Dataset items
# # # # # # #
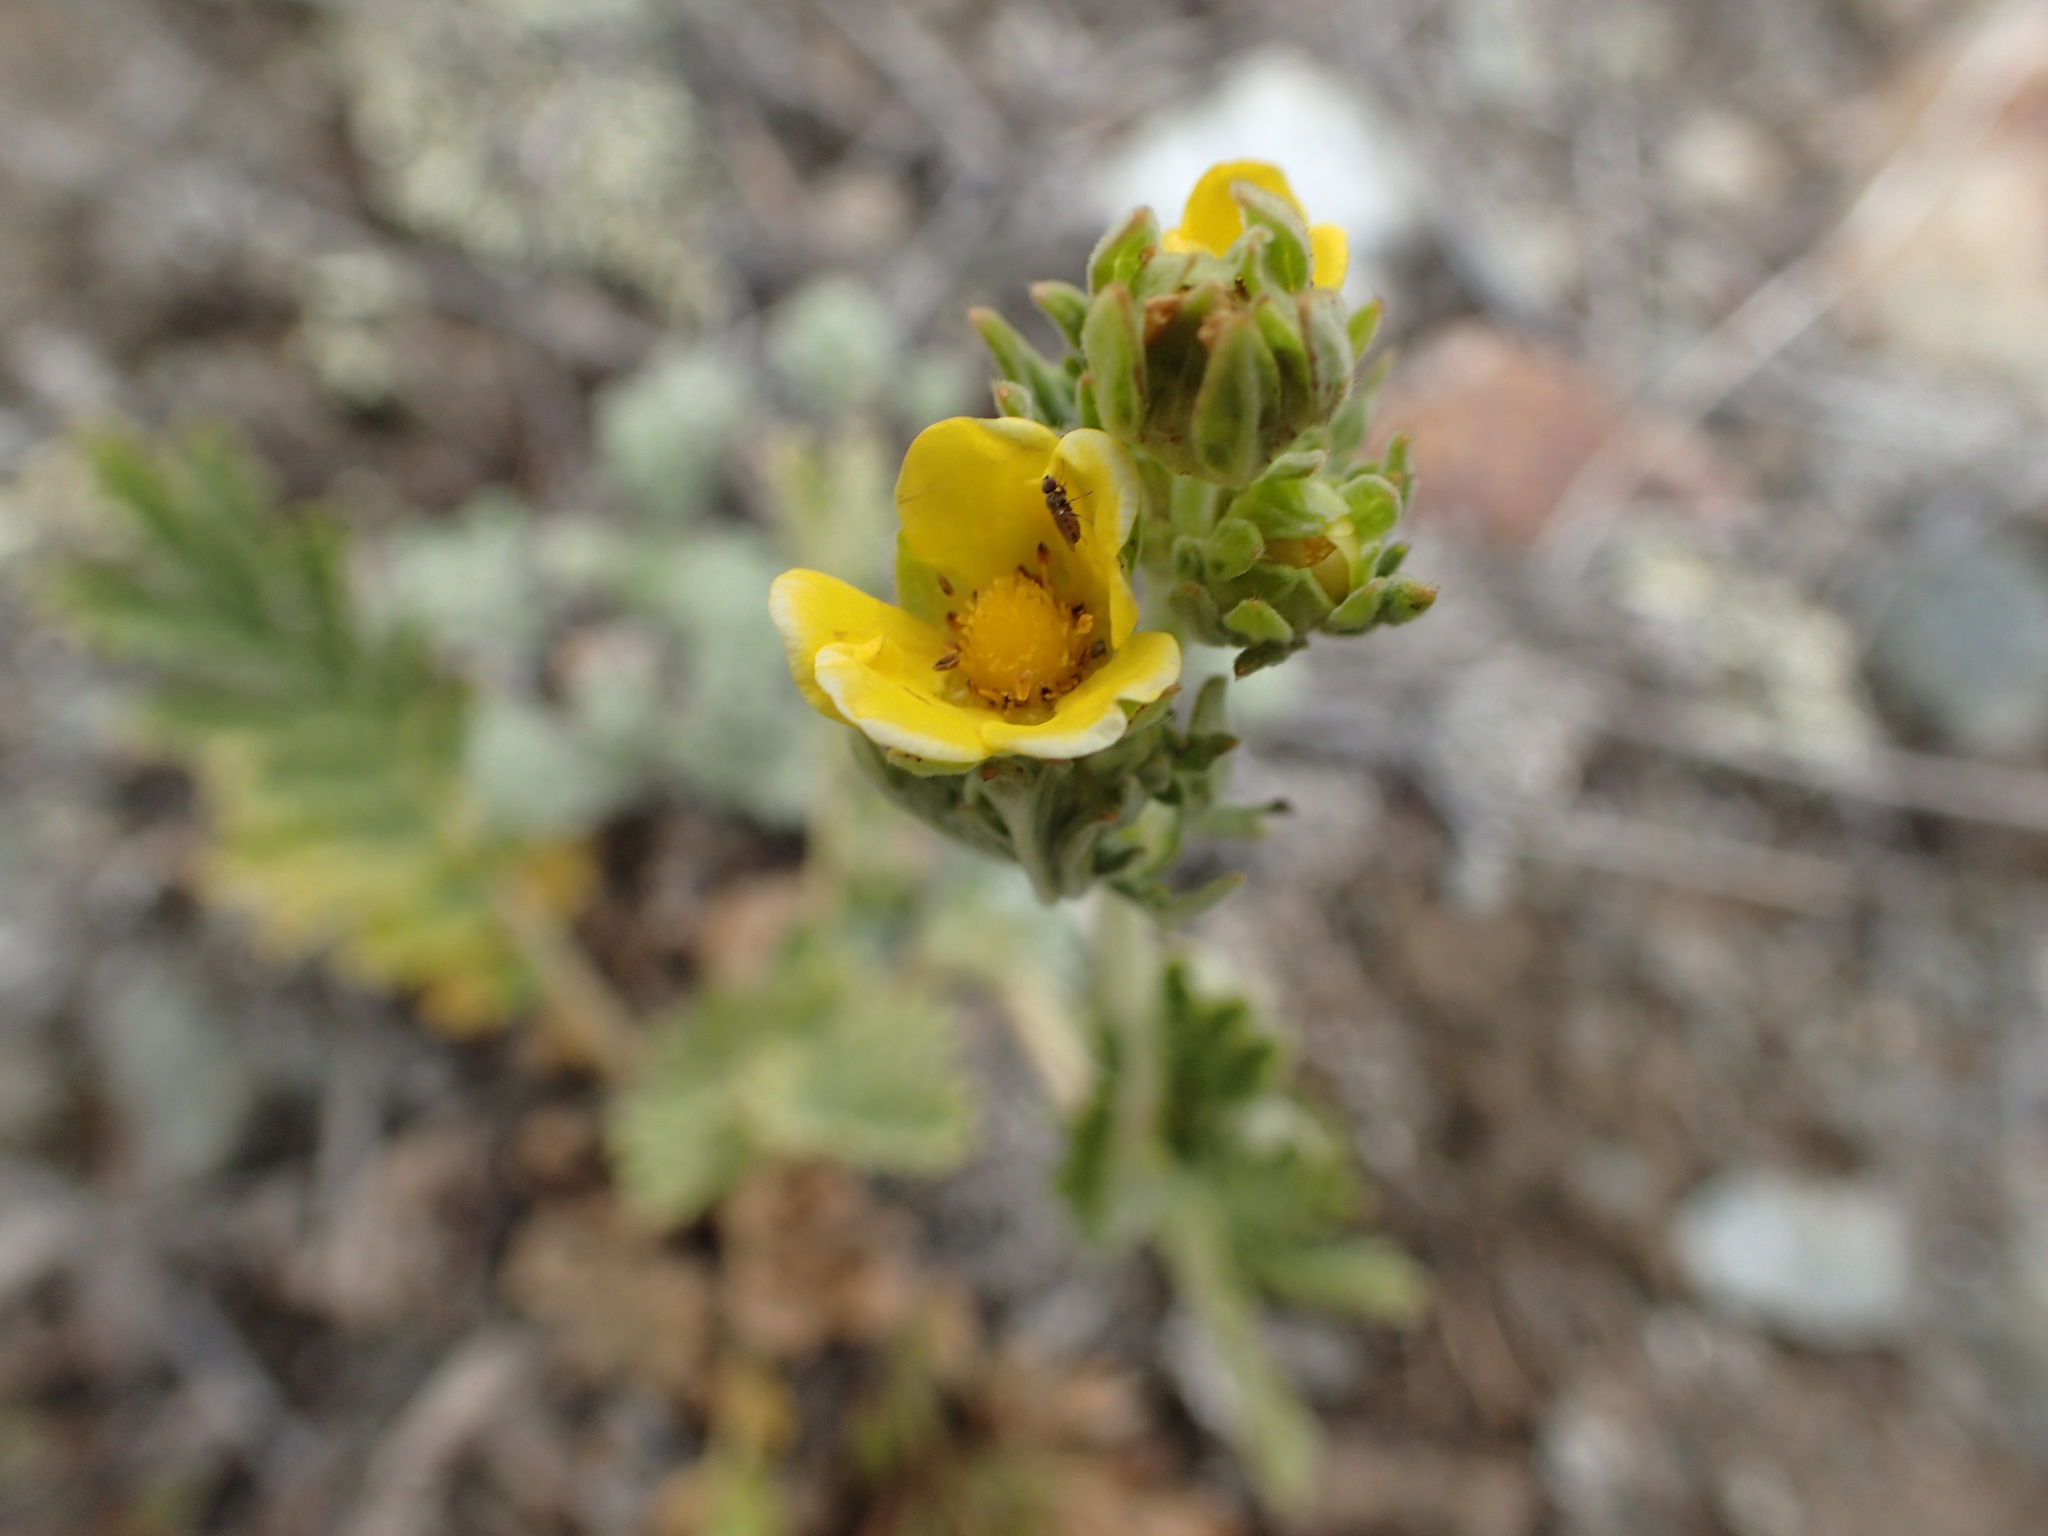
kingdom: Plantae
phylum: Tracheophyta
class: Magnoliopsida
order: Rosales
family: Rosaceae
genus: Potentilla
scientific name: Potentilla pensylvanica
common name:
# # # # # # #
(Set exercise) Rewrite every line of the data above as a numbered list, skipping any blank lines. Leave the pictures out.

(Solution to the exercise)
1. kingdom: Plantae
2. phylum: Tracheophyta
3. class: Magnoliopsida
4. order: Rosales
5. family: Rosaceae
6. genus: Potentilla
7. scientific name: Potentilla pensylvanica
8. common name:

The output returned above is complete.